Calculating Group-Wise Performance Metrics

Next, we’ll calculate a set of performance metrics, including sensitivity, specificity, positive predictive value (PPV), negative predictive value (NPV), and flag rate, for each sex (left).

Then, we’ll compare these metrics across the demographic groups using the fairness concepts described above (right).

Show the Code
## Apply real-time predictions 
validation_realtime_preds <- augment(model_realtime, validation_with_sex_labels) |> mutate(pred = factor(.pred_class, labels = c("Negative", "Positive")))

## Calculate group-wise performance metrics
metrics_to_calculate <- metric_set(sens, spec, ppv, npv, detection_prevalence)
groupwise_metrics <- 
  validation_realtime_preds |> 
    group_by(sex) |> 
    metrics_to_calculate(truth = truth, estimate = pred, event_level = "second") |> 
    transmute(Metric = str_to_upper(.metric), Value = .estimate, Sex = sex) |> 
    mutate(Metric = ifelse(Metric == "DETECTION_PREVALENCE", "FLAG RATE", Metric))

## Output metrics comparison
metric_table <- groupwise_metrics |> pivot_wider(id_cols = Sex, names_from = Metric, values_from = Value) |> knitr::kable(digits = 3)

## Add predictive parity to yardstick's prebuilt functions
diff_range <- function(x) {diff(range(x$.estimate))}
predictive_parity <- new_groupwise_metric(ppv, name = "predictive_parity", aggregate = diff_range)

## Define fairness metrics to calculate
fairness_metrics <- metric_set(demographic_parity(by = sex), equalized_odds(by = sex), predictive_parity(by = sex))

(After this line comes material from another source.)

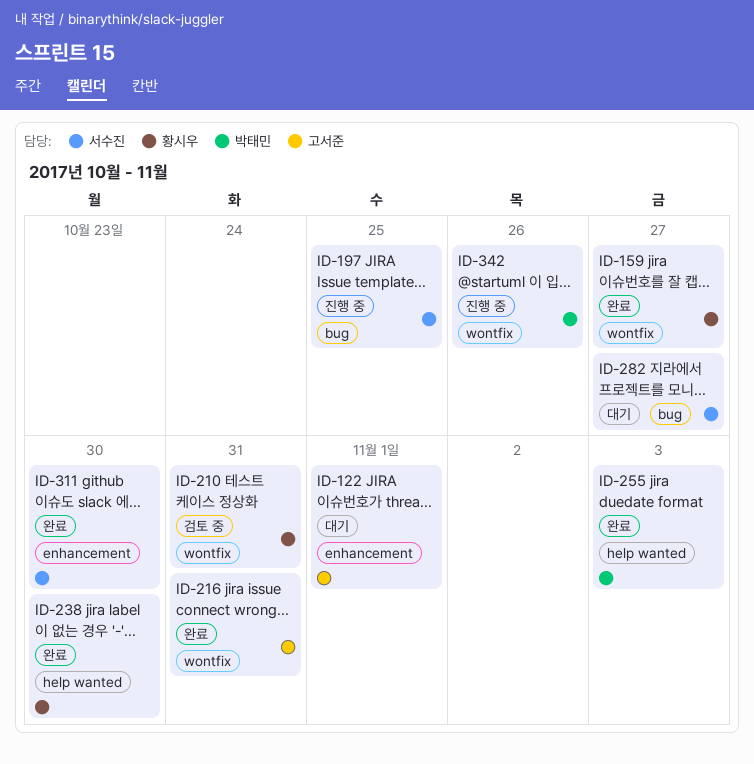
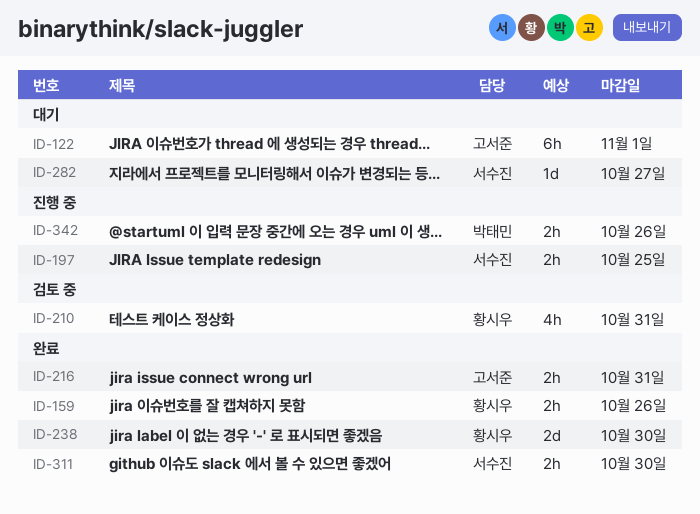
ID-159, due: Oct 27 -> Oct 26
ID-255: present -> none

## Calculate fairness metrics 
validation_fairness <- 
  validation_realtime_preds |> 
    fairness_metrics(truth = truth, estimate = pred, event_level = "second") |> 
    transmute(Metric = str_to_upper(.metric), `Metric Difference` = .estimate) 

## Make fairness table
fairness_table <- validation_fairness |> knitr::kable(digits = 3)
Sex SENS SPEC PPV NPV FLAG RATE
Female 0.789 0.996 0.628 0.998 0.011
Male 0.802 0.996 0.435 0.999 0.008
Metric Metric Difference
DEMOGRAPHIC_PARITY 0.003
EQUALIZED_ODDS 0.012
PREDICTIVE_PARITY 0.193

Conclusions

Differences in incidence of contamination across the demographic groups leads to:

  • Discrepant positive predictive values and poor predictive parity.

Class imbalance, with positive cases being quite rare, leads to:

  • Large relative, but small absolute, differences in flag rate.

Given the random nature of the assigned labels:

  • Sensitivity and specificity are nearly identical across groups.

Key Takeaway:
Performance assessment should incorporate concepts of algorithmic fairness to protect against the introduction or exacerbation of inequity.

References

1.
Azimi V, Zaydman MA. Optimizing Equity: Working towards Fair Machine Learning Algorithms in Laboratory Medicine. The Journal of Applied Laboratory Medicine 2023;8(1):113–28.